Effects of excipient properties on pharmaceutical printlet fabrication via selective laser sintering 3D printing

In this study, the impact of excipients on the quality of printlets manufactured using selective laser sintering (SLS) 3D printing was investigated. Various thermoplastic polymers, commonly used as pharmaceutical additives, and mannitol of different particle property grades, were used as excipients. SLS can produce complex structures and customize drug release rates; therefore, it can be used for personalized medicine.
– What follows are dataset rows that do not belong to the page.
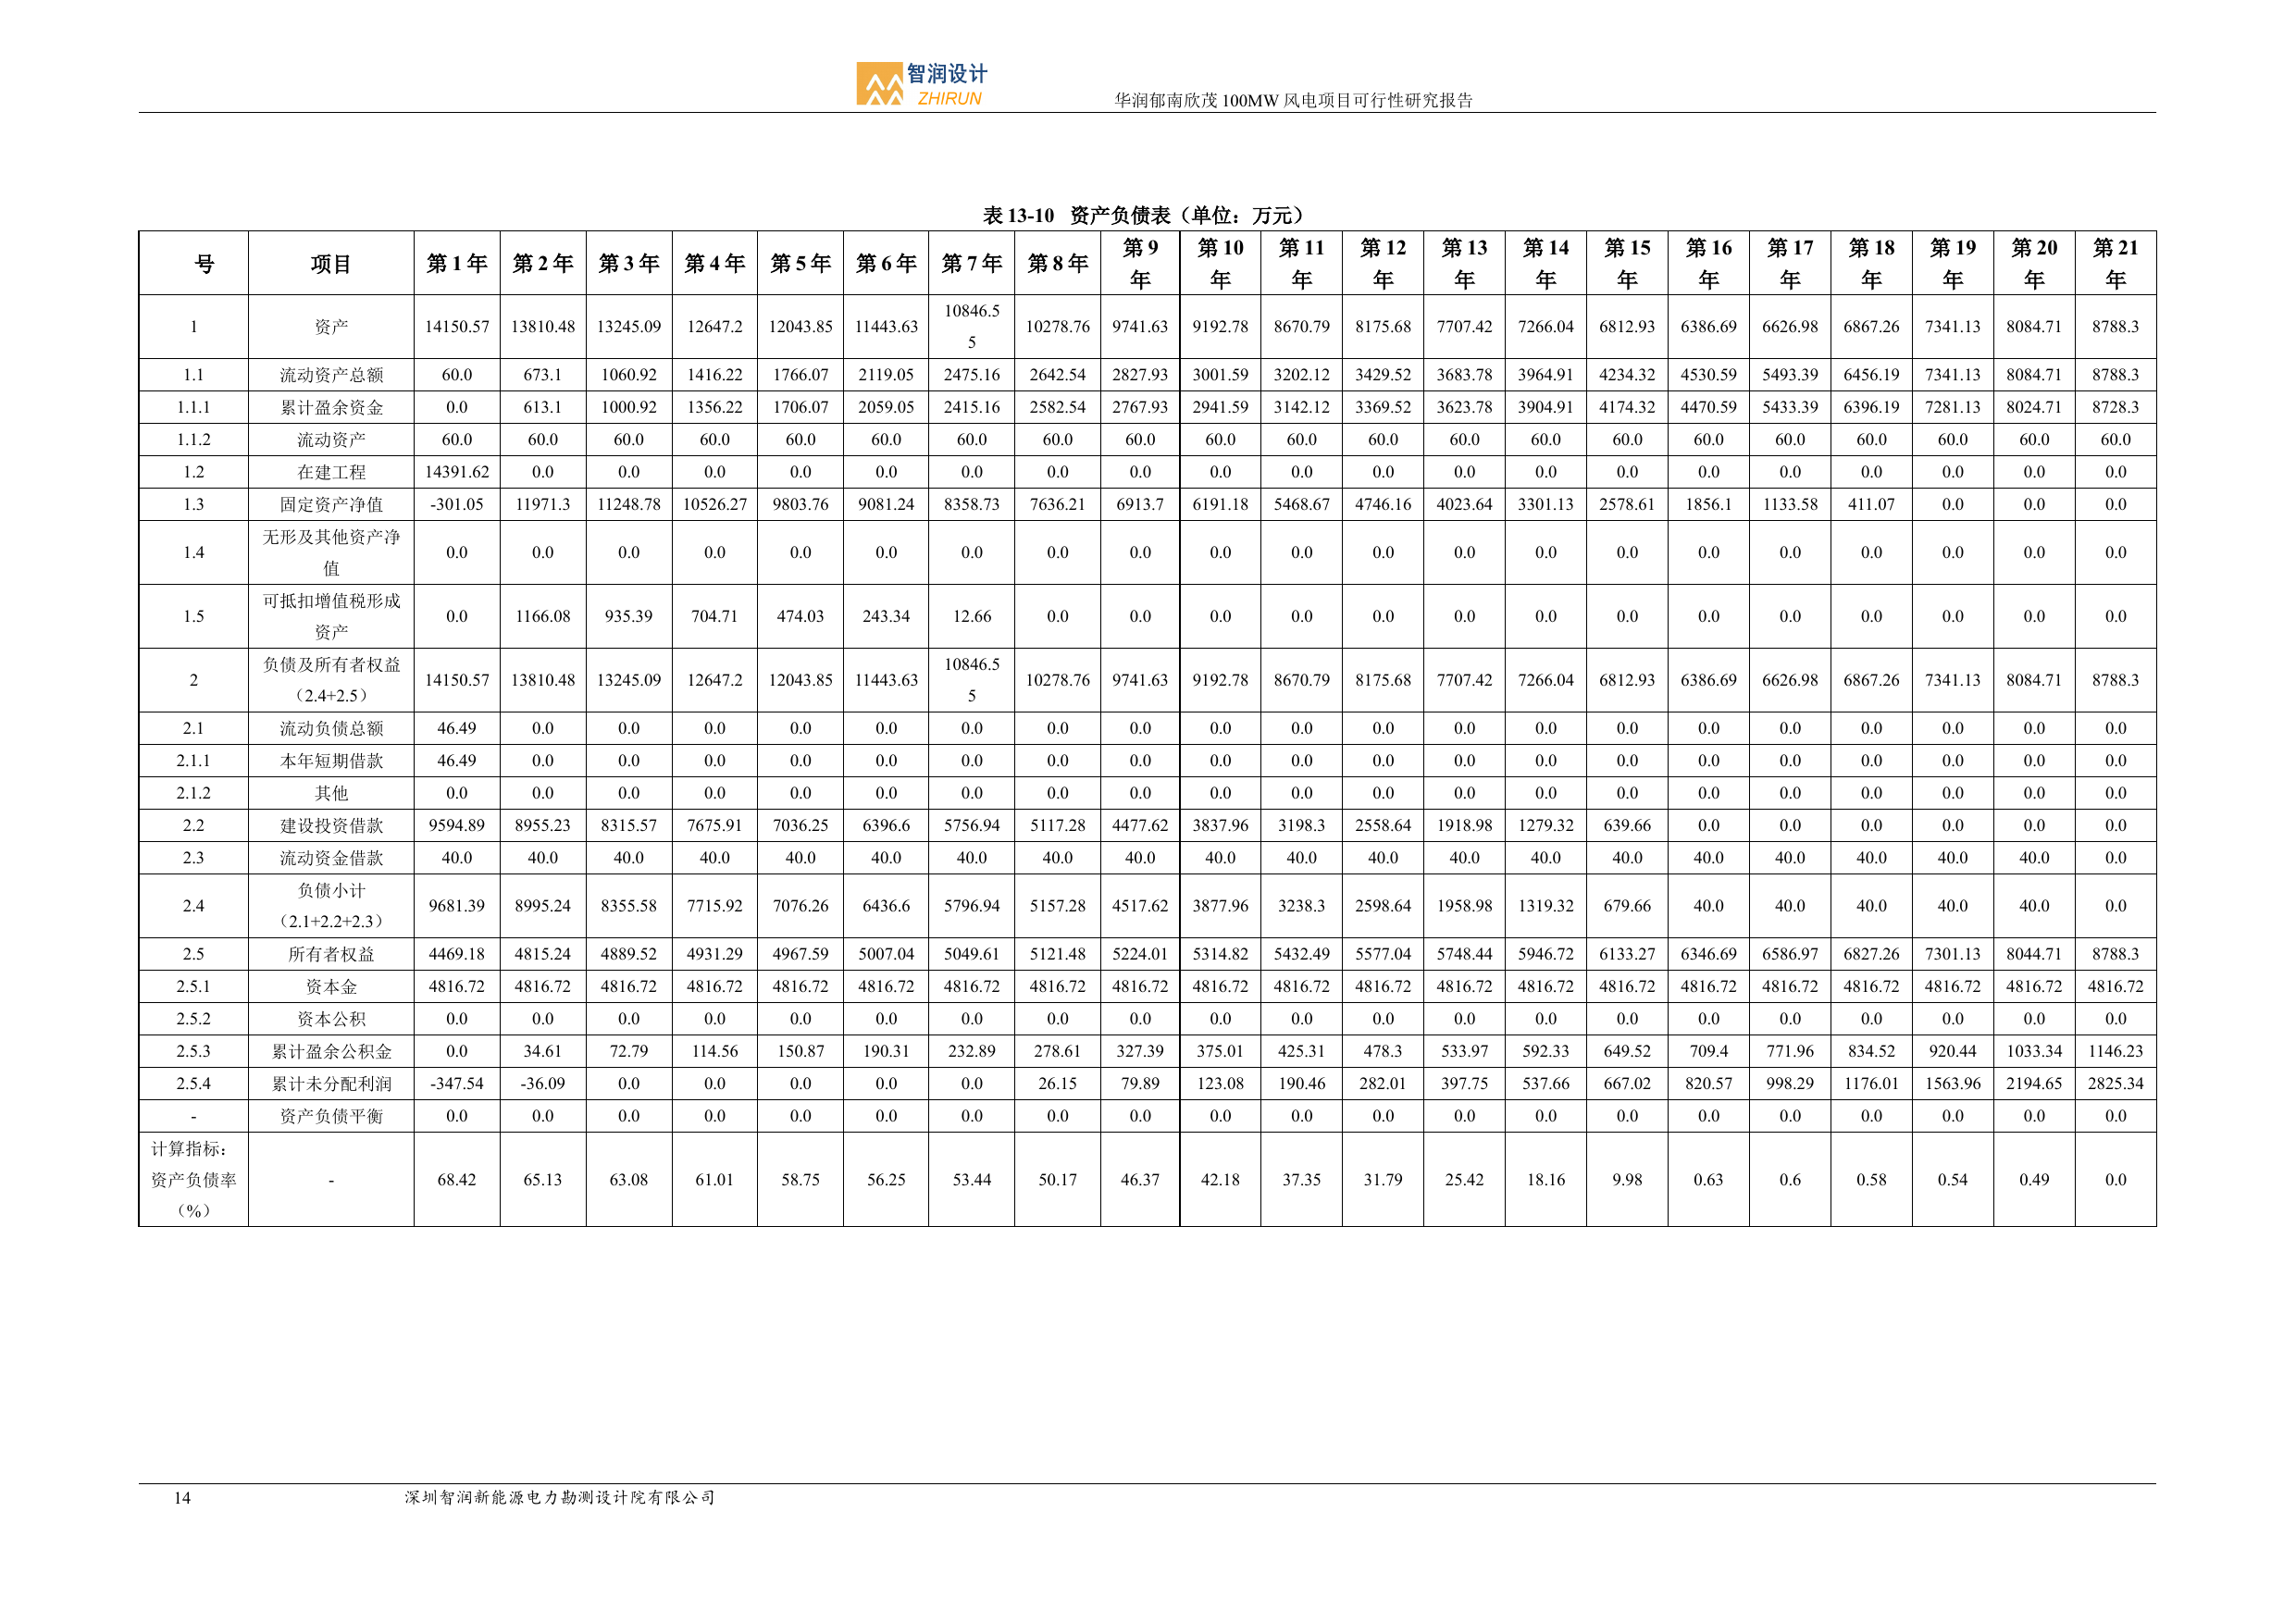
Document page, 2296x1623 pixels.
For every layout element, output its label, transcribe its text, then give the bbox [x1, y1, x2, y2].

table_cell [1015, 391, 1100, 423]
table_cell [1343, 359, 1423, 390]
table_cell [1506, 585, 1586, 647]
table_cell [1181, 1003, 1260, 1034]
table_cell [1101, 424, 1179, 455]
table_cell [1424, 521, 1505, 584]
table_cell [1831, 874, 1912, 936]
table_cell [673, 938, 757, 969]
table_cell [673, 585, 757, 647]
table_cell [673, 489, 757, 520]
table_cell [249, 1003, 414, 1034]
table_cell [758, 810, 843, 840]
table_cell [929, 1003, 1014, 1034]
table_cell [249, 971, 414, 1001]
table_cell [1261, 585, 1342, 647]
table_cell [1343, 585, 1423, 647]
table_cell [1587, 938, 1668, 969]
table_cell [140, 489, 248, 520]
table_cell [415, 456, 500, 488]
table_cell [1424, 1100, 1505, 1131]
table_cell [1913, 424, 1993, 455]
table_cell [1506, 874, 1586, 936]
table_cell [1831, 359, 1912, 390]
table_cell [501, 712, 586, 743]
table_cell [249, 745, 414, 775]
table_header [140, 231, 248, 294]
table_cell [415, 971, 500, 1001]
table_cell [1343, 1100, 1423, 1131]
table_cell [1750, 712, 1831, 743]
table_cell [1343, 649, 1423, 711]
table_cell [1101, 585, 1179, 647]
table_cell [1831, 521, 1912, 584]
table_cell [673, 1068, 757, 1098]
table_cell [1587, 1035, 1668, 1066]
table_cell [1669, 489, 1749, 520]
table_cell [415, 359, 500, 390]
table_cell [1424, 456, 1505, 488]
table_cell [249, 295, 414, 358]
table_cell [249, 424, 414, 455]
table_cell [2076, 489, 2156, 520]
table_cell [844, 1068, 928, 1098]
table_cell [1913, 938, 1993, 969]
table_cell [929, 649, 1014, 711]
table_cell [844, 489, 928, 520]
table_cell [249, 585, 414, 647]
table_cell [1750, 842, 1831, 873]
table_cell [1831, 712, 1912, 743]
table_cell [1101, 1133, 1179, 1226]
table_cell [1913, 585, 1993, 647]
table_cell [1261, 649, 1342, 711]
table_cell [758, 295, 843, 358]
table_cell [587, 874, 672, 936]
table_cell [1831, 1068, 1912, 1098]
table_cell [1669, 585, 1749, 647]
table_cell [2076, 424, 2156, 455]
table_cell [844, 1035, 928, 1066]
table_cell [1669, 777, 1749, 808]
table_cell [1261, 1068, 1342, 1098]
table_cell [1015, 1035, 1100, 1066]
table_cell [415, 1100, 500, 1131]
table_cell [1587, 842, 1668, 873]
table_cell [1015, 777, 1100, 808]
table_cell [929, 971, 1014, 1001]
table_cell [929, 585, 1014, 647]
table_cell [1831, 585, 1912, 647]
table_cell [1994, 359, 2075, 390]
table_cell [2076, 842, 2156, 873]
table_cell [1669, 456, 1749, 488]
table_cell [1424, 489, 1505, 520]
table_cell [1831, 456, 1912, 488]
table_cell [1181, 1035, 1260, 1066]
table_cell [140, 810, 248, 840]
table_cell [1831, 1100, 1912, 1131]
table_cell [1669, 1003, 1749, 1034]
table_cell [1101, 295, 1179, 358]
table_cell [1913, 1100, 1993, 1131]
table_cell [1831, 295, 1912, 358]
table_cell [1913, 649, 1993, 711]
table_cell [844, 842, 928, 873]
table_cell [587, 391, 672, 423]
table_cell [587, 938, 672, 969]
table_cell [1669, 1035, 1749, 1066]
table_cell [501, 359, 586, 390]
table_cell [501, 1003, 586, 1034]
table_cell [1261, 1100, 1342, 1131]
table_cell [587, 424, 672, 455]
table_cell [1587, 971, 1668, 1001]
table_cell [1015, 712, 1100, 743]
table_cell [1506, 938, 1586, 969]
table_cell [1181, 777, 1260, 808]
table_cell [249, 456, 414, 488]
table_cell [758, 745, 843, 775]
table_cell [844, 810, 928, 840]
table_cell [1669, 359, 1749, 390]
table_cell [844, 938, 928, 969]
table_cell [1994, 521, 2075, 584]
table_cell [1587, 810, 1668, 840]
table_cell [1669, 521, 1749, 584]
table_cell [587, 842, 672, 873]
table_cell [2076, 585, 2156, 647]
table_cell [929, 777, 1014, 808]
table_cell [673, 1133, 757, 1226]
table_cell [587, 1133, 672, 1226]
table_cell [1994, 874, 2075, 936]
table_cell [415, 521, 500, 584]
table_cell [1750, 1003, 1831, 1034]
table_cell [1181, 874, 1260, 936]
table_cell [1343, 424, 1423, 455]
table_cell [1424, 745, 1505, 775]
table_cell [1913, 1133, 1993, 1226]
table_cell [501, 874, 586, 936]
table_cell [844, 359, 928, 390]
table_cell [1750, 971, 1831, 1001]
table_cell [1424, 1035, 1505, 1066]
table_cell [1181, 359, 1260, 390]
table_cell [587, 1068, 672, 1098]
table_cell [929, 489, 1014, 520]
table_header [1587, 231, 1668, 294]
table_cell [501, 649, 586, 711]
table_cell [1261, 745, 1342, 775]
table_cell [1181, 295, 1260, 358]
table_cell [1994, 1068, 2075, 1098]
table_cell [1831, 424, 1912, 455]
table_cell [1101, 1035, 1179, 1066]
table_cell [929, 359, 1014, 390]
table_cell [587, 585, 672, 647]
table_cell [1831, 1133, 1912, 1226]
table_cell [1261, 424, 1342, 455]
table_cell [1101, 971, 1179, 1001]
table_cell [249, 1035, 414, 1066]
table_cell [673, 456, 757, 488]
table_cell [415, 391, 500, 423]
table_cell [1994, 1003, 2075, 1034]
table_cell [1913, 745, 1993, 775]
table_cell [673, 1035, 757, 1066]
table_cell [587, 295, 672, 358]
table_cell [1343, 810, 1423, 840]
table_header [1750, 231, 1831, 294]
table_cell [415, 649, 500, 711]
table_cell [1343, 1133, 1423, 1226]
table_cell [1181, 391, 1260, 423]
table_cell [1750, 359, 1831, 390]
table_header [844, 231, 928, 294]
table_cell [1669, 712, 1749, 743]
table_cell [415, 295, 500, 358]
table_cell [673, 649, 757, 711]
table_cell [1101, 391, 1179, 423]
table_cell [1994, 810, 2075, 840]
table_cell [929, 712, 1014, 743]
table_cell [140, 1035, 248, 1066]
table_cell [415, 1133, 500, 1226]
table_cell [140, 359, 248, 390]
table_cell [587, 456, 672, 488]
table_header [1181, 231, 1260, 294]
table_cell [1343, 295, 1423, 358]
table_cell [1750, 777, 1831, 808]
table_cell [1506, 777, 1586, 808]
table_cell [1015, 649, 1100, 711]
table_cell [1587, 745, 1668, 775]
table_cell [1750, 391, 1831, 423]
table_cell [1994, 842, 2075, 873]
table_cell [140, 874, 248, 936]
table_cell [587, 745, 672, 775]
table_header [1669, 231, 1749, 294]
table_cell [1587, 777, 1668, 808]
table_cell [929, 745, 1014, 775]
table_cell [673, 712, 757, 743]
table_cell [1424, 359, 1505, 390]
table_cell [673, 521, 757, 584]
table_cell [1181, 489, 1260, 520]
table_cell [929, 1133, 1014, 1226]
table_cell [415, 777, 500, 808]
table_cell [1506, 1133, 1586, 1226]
picture [856, 60, 988, 106]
The significance of selecting suitable excipients, focusing on their powder flowability and printability, and their influence on the printlet properties was evaluated. An optimal amount of yellow iron oxide, a necessary laser-absorbing agent for printlet formation, was determined. Results revealed that excipients with optimal flow and shape characteristics considerably enhanced the printlet quality. The relation between the powder properties of excipients (internal friction angle, shear adhesion force, and flow function coefficient) and the SLS printing outcomes was evaluated using the powder shear cell test. The powder properties considerably affected the application of the powder layer using a spreader from the powder reservoir to the building platform. Moreover, the electron laser density impacted the printlet hardness. The as-fabricated printlets exhibited higher porosity and faster dissolution rates than traditional tablets, suggesting the potential advantages of using SLS in drug manufacturing.